── Records provided
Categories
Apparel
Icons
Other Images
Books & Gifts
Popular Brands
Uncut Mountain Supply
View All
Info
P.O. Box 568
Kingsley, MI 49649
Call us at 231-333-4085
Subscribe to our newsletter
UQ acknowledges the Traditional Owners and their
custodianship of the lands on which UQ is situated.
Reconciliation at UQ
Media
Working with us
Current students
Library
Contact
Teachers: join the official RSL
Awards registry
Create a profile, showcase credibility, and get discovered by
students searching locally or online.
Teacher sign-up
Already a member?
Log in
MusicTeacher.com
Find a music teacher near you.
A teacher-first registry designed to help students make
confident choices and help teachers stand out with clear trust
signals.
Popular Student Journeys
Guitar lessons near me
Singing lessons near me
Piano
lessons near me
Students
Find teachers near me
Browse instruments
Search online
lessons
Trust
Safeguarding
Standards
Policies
────
Problem
Until the last line is reached, keep transcribing the data exactly.

Answer for this exercise
Categories
Apparel
Icons
Other Images
Books & Gifts
Popular Brands
Uncut Mountain Supply
View All
Info
P.O. Box 568
Kingsley, MI 49649
Call us at 231-333-4085
Subscribe to our newsletter
UQ acknowledges the Traditional Owners and their
custodianship of the lands on which UQ is situated.
Reconciliation at UQ
Media
Working with us
Current students
Library
Contact
Teachers: join the official RSL
Awards registry
Create a profile, showcase credibility, and get discovered by
students searching locally or online.
Teacher sign-up
Already a member?
Log in
MusicTeacher.com
Find a music teacher near you.
A teacher-first registry designed to help students make
confident choices and help teachers stand out with clear trust
signals.
Popular Student Journeys
Guitar lessons near me
Singing lessons near me
Piano
lessons near me
Students
Find teachers near me
Browse instruments
Search online
lessons
Trust
Safeguarding
Standards
Policies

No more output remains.